La seconda lunghezza prosegue il traverso verso destra iniziato nel primo tiro. Nonostante sia presente qualche spit qua e là, a sinistra e destra della sosta, la linea da seguire per il primo tratto è abbastanza evidente: si segue il cornicione giallo staccato dalla parete principale fino alla cima del dente per poi rimontarlo. Da qui si prosegue sempre verso destra per ancora un paio di metri fino a trovarsi di fronte ad una placchetta intervallata da qualche ciuffo d’erba. La si sale stando a destra dell’albero (lo si può usare come protezione aggiuntiva) fino a giungere all’attacco di un diedrino obliquo che sale verso destra. Si segue quest’ultimo per tutta la sua interezza fino a scorgere la sosta successiva, posta su di un terrazzino un po’ più a sinistra e sotto l’evidente tettino. Il passo per raggiungerla richiede attenzione. Tiro tutto sommato carino anche se non entusiamante, roccia solida dall’inizio alla fine. 30m, 5b.

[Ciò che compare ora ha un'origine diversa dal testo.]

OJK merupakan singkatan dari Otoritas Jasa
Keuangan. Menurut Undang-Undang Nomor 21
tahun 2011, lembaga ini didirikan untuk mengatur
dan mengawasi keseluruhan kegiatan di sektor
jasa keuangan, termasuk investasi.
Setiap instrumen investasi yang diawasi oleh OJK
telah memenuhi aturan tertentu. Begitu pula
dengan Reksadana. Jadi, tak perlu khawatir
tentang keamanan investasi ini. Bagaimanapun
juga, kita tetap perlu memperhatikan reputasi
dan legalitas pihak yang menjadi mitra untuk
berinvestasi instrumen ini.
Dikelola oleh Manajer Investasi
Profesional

Sul dente all’inizio del secondo tiro, 5b.

Il terzo tiro parte qualche metro a sinistra della sosta. Il tetto va sormontato atleticamente su prese non proprio ottime. Giunti sulla placca soprastante iniziano i veri problemi: il tratto di 6a+ è veramente tosto! La placca è completamente liscia e non riusciamo a trovare il modo di salirla in libera. Ci troviamo costretti ad azzerrare. La parte superiore del tiro serpenteggia alla ricerca delle zone più solide. In questo tratto la roccia è infatti di qualità scadente e le protezioni, distanti tra loro, non aiutano psicologicamente. Si sale comunque in leggero obliquo verso sinistra fino ad un terrazzino con pianta dove è presente la sosta. 35m, 6a+?

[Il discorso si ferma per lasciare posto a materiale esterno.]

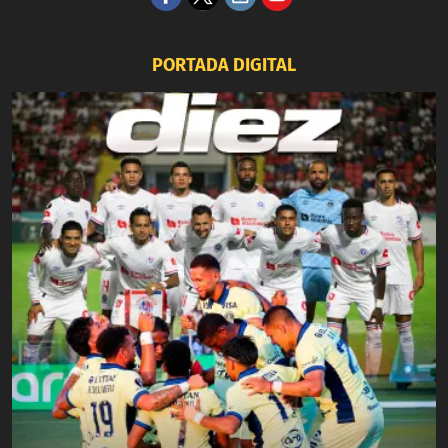
PORTADA DIGITAL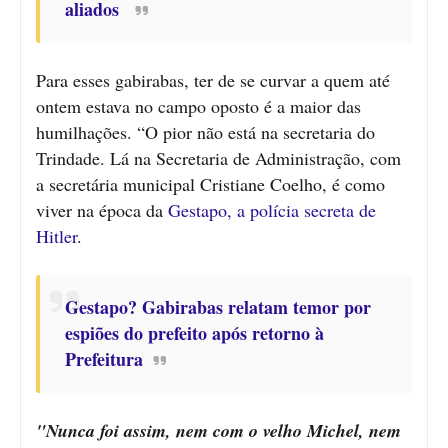
aliados
Para esses gabirabas, ter de se curvar a quem até
ontem estava no campo oposto é a maior das
humilhações. “O pior não está na secretaria do
Trindade. Lá na Secretaria de Administração, com
a secretária municipal Cristiane Coelho, é como
viver na época da
Gestapo, a polícia secreta de
Hitler
.
Gestapo? Gabirabas relatam temor por
espiões do prefeito após retorno à
Prefeitura
"Nunca foi assim, nem com o velho Michel, nem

Martina persa nella giungla della terza lunghezza, 6a+.

L’ultima lunghezza, secondo la relazione, dovrebbe essere la più bella e svolgersi su stupenda placconata verticale. Nella realtà la placca c’è, ed è anche bella da vedere, ma salirla in libera è davvero improbabile. La linea quindi purtroppo passa alla sua destra, nel canale erboso e detritico, togliendo tutta la magia creata dall’aspettativa. Il tiro inizia comunque parecchi metri sotto la placca, in un largo caminetto che costringe dapprima a stare sulla parete di destra e spostarsi sulla sinistra una volta terminata. Da qui si procede su placchetta interrota da crepe fino al terrazzino soprastante dove partono gli ultimi metri della via. Qui la qualità della roccia è decisamente scadente e occorre fare molta attenzione a dove si passa. Le protezioni sono parecchio distanziate (anche 7-8 metri) ed in generale non è possibile integrare, è necessario mantenere i nervi ben saldi e rimanere leggiadri. Il canale che costeggia la placconata è molto detritico ma almeno il bordo di sinistra è compatto e ci si può fare affidamento per le mani. Non capiamo il motivo di così poche protezioni in un tratto così delicato, ma in poco tempo raggiungiamo il terrazzino dove è presente l’ultima sosta. Da qui solo un facile muretto ci separa dall’uscita della via. 40m, 5b.

Il canale erboso dove passa l’ultimo tiro, 5b.

In generale, a nostro personale parere, la via non merita una ripetizione. La linea, anche se a tratti scalabile, è molto forzata e la qualità della roccia, almeno nella parte superiore, non è delle migliori. In ogni caso non lasciatevi trarre in inganno dall’S1 proposto: le protezioni partono numerose per poi diradarsi sempre più. Per concludere anche il grado proposto, a nostro avviso, è un pò stretto.